◆ TEXT SECTION:
□ □ □ □ □ □ □
Stocks for life, not just for Christmas
Gabrielle’s household has a new member. Ida is a 12-week-old Labrador puppy – very sweet and much loved. Like all puppies, however, she is also messy, needy, and destructive. Hard to tell that from her photo!
It is in the nature of portfolios that not all investments are perfectly behaved at all times. Disappointment is inevitable; accidents and mistakes happen. The important thing is to have an investment process and culture to deal with problems when they occur, and to learn the relevant lessons.
The question then naturally arises: When do you sell? This is especially relevant for the Fund because it is both concentrated and has low turnover – setbacks will therefore have a material impact on the Fund’s progress, and we are naturally reluctant sellers. We see our patience as a competitive advantage, and we are more likely to see lower prices as opportunities to add to our investments than occasions for their sale. It is usually in the presence of controversies that the long-term potential of our stocks is most underestimated. Recent additions to existing holdings in Agilent Technologies, Diageo, Heineken, and Roche fit this pattern. We believe them to represent good opportunities for the Fund in part because their share prices are depressed by recent news. We remain confident in their longer-term prospects.
When to sell
Nevertheless, very occasionally an outright sale is the right course of action. We are not afraid to move on from investments, and we sell for one of three reasons: When valuations become too rich; we have better uses for the capital; or when we get it wrong. The former two categories are far more common than the last one because we set such a high bar to enter the portfolio in the first place. All the Fund’s companies are good businesses by any measure. There is also often overlap between motives for a sale because valuations drive opportunity cost, and better ideas arise when confidence in one company is undermined compared to another. They can also be in conflict. Stock prices usually move fast to reflect bad news and selling at a low price can compound an error. We think and act like business owners and seek to be careful about the valuations and timing at which we buy and sell.
To illustrate some of these complexities, here are three examples of recent sales from the Fund.
The Fund’s allocation to the consumer staples sector has reduced significantly in the past three to four years, from ~22% at the end of 2019 to ~13% currently. The sector is a natural home for the Fund, and we are happy to remain invested in the companies we have retained. They have competitively advantaged brands and global distribution networks that generate steady growth and attractive returns on capital. However, over the last few years we have sold several investments in the sector, primarily for valuation reasons. At ultra-low interest rates many staples companies reached historically high valuations at a time when we became increasingly concerned about their balance sheets, cash flows, and more complicated environmental footprints. As valuations and growth rates normalise this year, the Fund’s sales have added significant value through the reallocation of capital towards higher performing assets.
□ □ □ □ □ □ □
◆ ENTRIES PROVIDED:

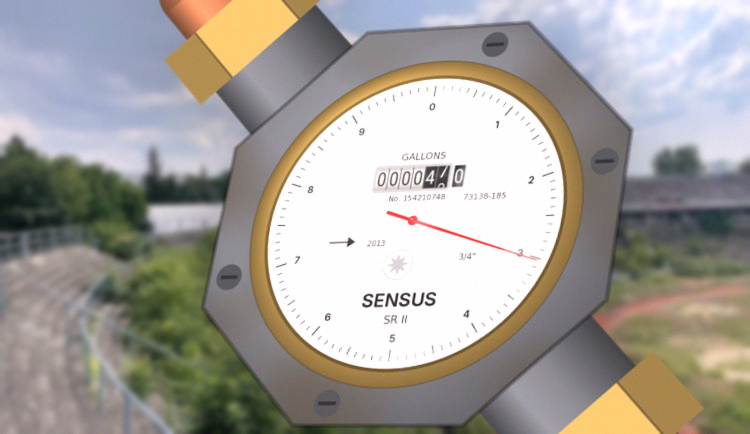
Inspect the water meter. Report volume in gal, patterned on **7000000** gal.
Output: **473.0** gal
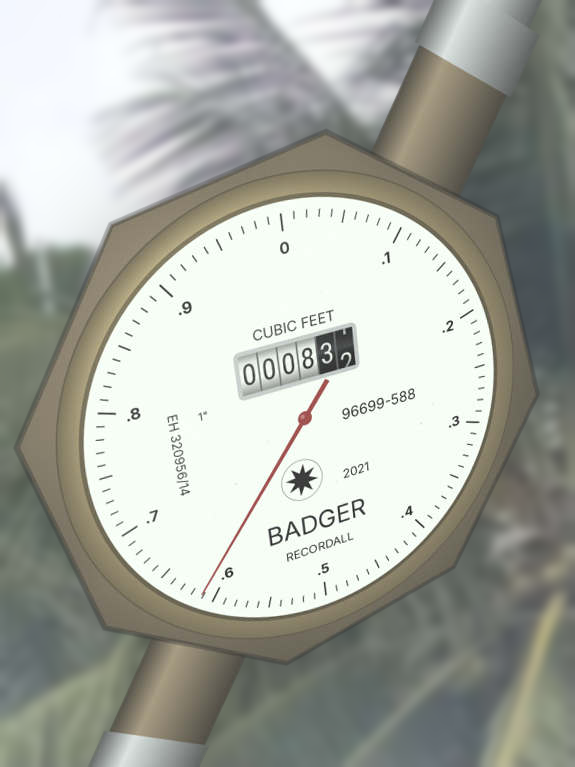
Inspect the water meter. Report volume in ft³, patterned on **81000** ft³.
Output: **831.61** ft³
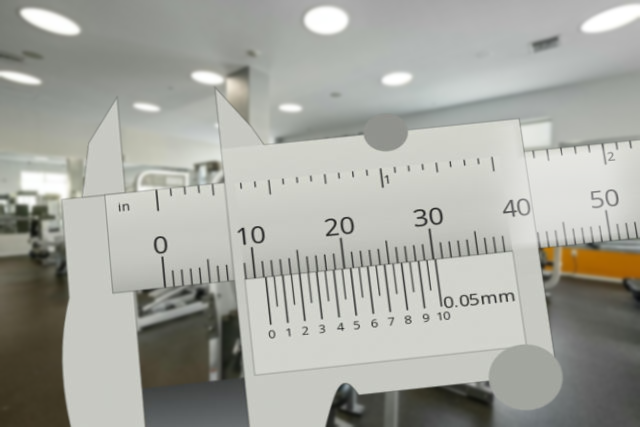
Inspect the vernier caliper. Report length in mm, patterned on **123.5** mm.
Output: **11.2** mm
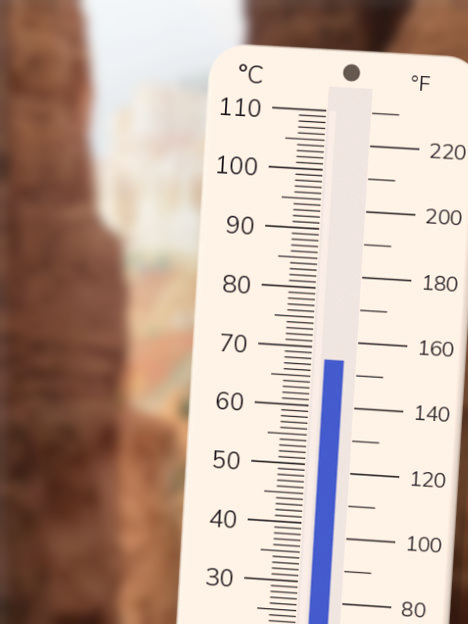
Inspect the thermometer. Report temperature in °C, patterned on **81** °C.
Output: **68** °C
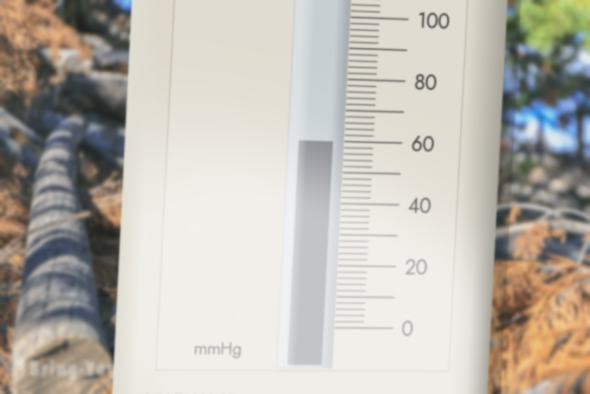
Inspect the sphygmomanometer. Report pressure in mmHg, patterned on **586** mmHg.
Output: **60** mmHg
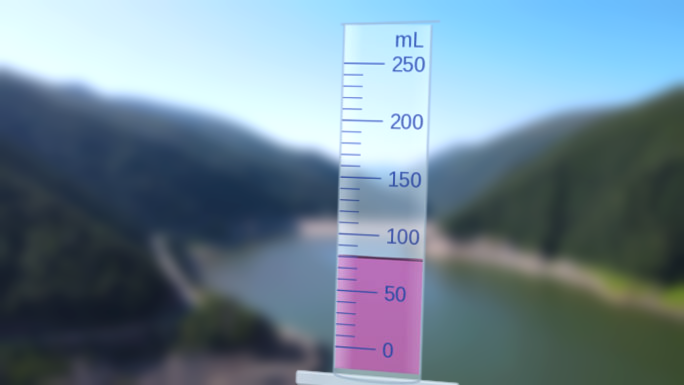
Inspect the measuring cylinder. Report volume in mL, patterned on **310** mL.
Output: **80** mL
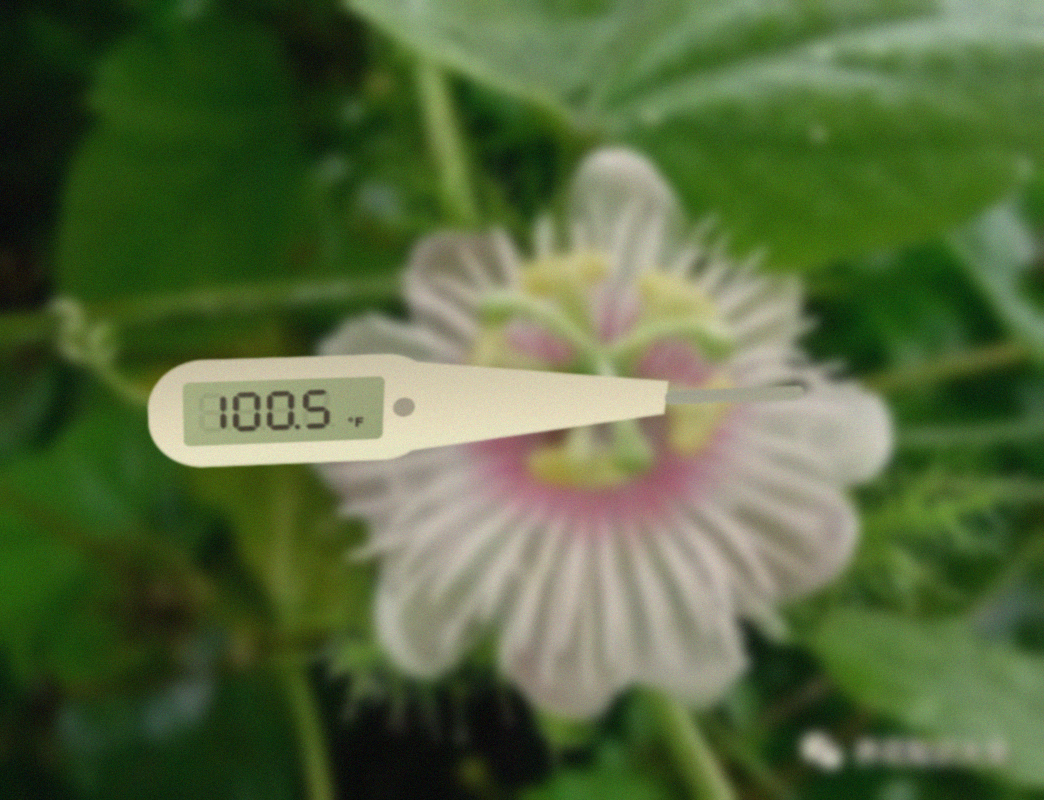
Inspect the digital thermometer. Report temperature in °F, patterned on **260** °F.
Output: **100.5** °F
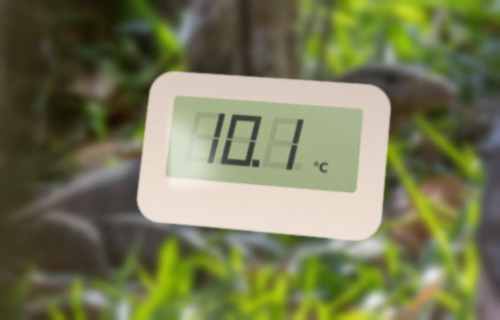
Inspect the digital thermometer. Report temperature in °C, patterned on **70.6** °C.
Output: **10.1** °C
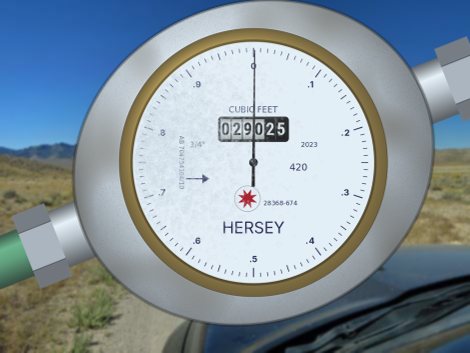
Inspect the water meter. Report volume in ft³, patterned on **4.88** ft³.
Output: **29025.00** ft³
□ □ □ □ □ □ □
◆ THINGS TO DO:
A. Please list the companies that the article on when to sell stocks names as recent additions to existing holdings in the Fund.
B. Write the next part of the article on when the Fund sells its stocks, picking up after its last sentence.

◆ PER-TASK OUTPUTS:
A. Agilent Technologies, Diageo, Heineken, Roche

B.
Accounting-software provider Sage was sold from the Fund in the summer of 2019. Its valuation at the time was similar to Microsoft’s, which made little sense to us because Microsoft consistently grows faster, driven by the strength and diversity of its various franchises. The Fund’s ownership of Sage’s direct rival Intuit was also instructive – Intuit had long demonstrated far better management. Since the sale of Sage, Microsoft has returned +143% (+23% CAGR), Intuit +89% (+16% CAGR) and Sage +23% (+5% CAGR).1
What of the mistakes? We achieved a favourable exit from eBay in 2021 and early 2022, having retained the shares when they were depressed. We consider the investment a mistake because we misread the quality of eBay’s management and their ability to address competitive challenges.
We have retained holdings in Medtronic and PayPal despite recent disappointing operational and share-price performances2. In both cases we believe them to have rare and valuable assets, the scarcity of which are not fairly recognised in today’s lowly share prices. Moreover, we see a path towards operational improvement in the nearer term, and we believe it would be an error to sell them today when sentiment is so poor. Their acknowledged challenges are instead reflected in their lower weights in the Fund. Just as we allow our winners to run, we allow losers to whittle when conviction diminishes.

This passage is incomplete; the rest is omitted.